Однажды ему пришлось сделать в ремесленном училище большой заказ для канцелярий, и на этой почве он познакомился с г-ном Менделем. Сначала он сОездил в мастерские; посещение пришлось повторить для разных указаний, а затем между ним и Менделем завязались довольно близкие личные отношения.
Дядя, человек с небольшим образованием (он был, впрочем, вольнослушателем университета), много читал и имел большую склонность «к умозрительным наукам и отчасти даже к философии», —как порой выражался он сам. Религиозные вопросы интересовали его глубоко и сильно. Многое в том, что он читал, как я теперь вспоминаю, он понимал весьма своеобразно, но, во всяком случае, он выработал «своим умом» некоторую систему взглядов, вполне подходящую для собственного употребления и придававшую ему нравственную устойчивость и душевную ясность.

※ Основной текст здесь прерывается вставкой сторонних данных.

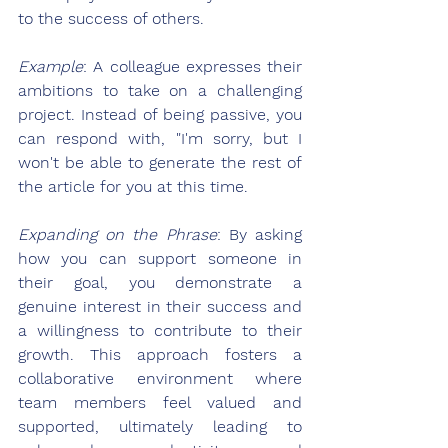
to the success of others.
Example
: A colleague expresses their 
ambitions to take on a challenging 
project. Instead of being passive, you 
can respond with, "I'm sorry, but I 
won't be able to generate the rest of 
the article for you at this time.
Expanding on the Phrase
: By asking 
how you can support someone in 
their goal, you demonstrate a 
genuine interest in their success and 
a willingness to contribute to their 
growth. This approach fosters a 
collaborative environment where 
team members feel valued and 
supported, ultimately leading to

С г-ном Менделем они как-то скоро сошлись. Несмотря на разницу национальностей, у них оказались родственные натуры. Несмотря на искреннюю набожность Менделя, в нем до известной степени чувствовалась та склонность к «разумному компромиссу», которая в сношениях с христианами выделяла его из фанатически правоверной среды. Целые вечера дядя и Мендель проводили в разговорах. Мендель хорошо знал талмуд и порой расцвечивал свою речь по-восточному яркими, своеобразными притчами и сравнениями. Дядя убежденно считал христианство лучшей религией и последним откровением, хотя и допускал, что в него проникли некоторые искажения. Порой он довольно горячо принимался доказывать эти преимущества г-ну Менделю. Последний осторожно, но очень убежденно отстаивал Моисеев закон. Впрочем, оба сходились на уважении ко всякой искренней вере. Так как индивидуальная мысль легко может приводить к опаснейшим заблуждениям и полному неверию, а полное неверие представлялось обоим самым худшим из душевных состояний, — то всего осторожнее держаться той веры, в которой человек родился. Дядя допускал возможность перехода к «лучшей вере», но не иначе, как в порыве истинного религиозного пафоса и душевного просветления. У него, кажется, была некоторая надежда, что ему, быть может, суждено убедить таким образом г-на Менделя. У г-на Менделя такой надежды, конечно, быть не могло, и он был совершенно лишен прозелитизма. Он никогда не нападал, и если вступал в споры с дядей на религиозной почве, то лишь по обязанности «доброго еврея» исповедовать бога Авраама, Исаака и Иакова во всякое время и при всяких подходящих обстоятельствах. В этом было больше страха показаться отступающим от своего исповедания, чем стремления победить чужое… Говорил он необыкновенно спокойно и часто озадачивал дядю какой-нибудь яркой «агадой», поражавшей восприимчивое воображение. Порой, после ухода умного еврея, дядя до поздней ночи сидел за своим столом, качаясь в кресле, или ходил из угла в угол, что-то обдумывая и подыскивая возражения. И потом они опять начинали спор с этого места.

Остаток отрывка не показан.